Sophia ended up holding on until 2 weeks before her due date. Born at a more than healthy weight and a bit jaundiced. I would go on to have my second d & c. Bed rest, high-risk pregnancy complications, almost losing my child at 19 weeks … no after birth support for that kind of trauma. Postpartum reared it’s ugly head again but this time in the form of extreme anxiety. Being older, I at least recognized the signs this time and was able to talk about it at least some parts. But the part that most would not understand is that my body had failed me, almost failed my daughter. But if anything, this was the pregnancy that diagnosed with an incompetent cervix.
Annabelle
Well … against my doctor's orders and my best judgment, I got pregnant again almost 2 years later. I remember bawling when I found out. Not only from complete and utter exhaustion due to the weeks of constant nausea but also because I was terrified I wouldn’t be able to carry her to full term. You’d think, going through it twice, it would somehow be easier this time. Other than my doctor’s dirty looks (lovingly, of course, she was/is an incredible OB) we knew what we were going into. I would have a cerclage and be on bed rest. But could I really handle it again? There was something so incredibly lonely about it during my last pregnancy. I don’t have family that lives around me and now I’d be doing it all with a toddler in tow.
This pregnancy started off so much harder than the previous two. I had hyperemesis gravidarum, a hemorrhage that was potentially threatening in my first trimester, an irritable uterus, and an incompetent cervix. What I didn’t have was a good support system. This isn’t to discredit all my husband’s hard work during these pregnancies. But he will be the first to admit he had no idea what I was going through. How could he? My doctors and nurses could only do so much as well. With IC being relatively rare, not even all OB’s have substantial knowledge of the issue.

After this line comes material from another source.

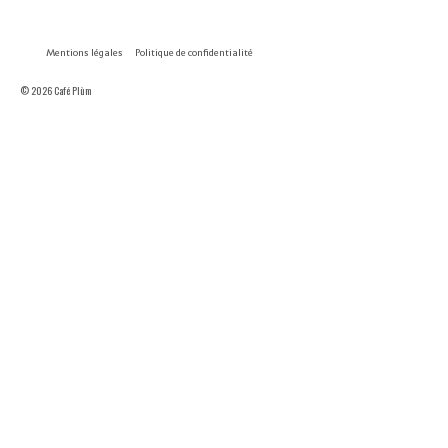
Mentions légales
Politique de confidentialité
© 2026 Café Plùm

A problem that my friend Carissa ran into with her doctors in New York.
Bedrest and an early cerclage seemed to be doing its job. The constant worry and panic of every pain was mentally exhausting. Due to one of our scans, we had to go through genetic testing and many more scans. As my date for cerclage removal approached, my amniotic fluid was measuring lower than normal. I was told I would probably have to be induced early. One week later, the day of my cerclage removal … my water broke, a month too early. What happened next is maybe a little too graphic to go into but basically the stitch had to come out and unfortunately due to scar tissue from having it placed so early, part of the stitch had been left in. After hours and hours of labor, they finally discovered the problem. They would need to try to remove the stitch or I would need a C-section. After an hour of attempted removal, they strongly encouraged me to get an epidural if I wanted a vaginal birth.
Fast forward to the most traumatic birth of my life, almost dying, and all the time only worrying about my child. I would love to explain more about the trauma I experienced since it directly correlates with the lack of information on IC and the fact that I had no idea these kinds of complications could happen from the supposed solution.
All this happened almost 4 years ago and I still almost cry passing by the hospital where they were born. We need better resources for women going through this. We need a support system of women who have experienced IC. We need better research on life-saving methods. 1 in 100 pregnancies… myself included, I know of 4 women who had to suffer through this complication almost alone. Leaving us all with more questions than answers.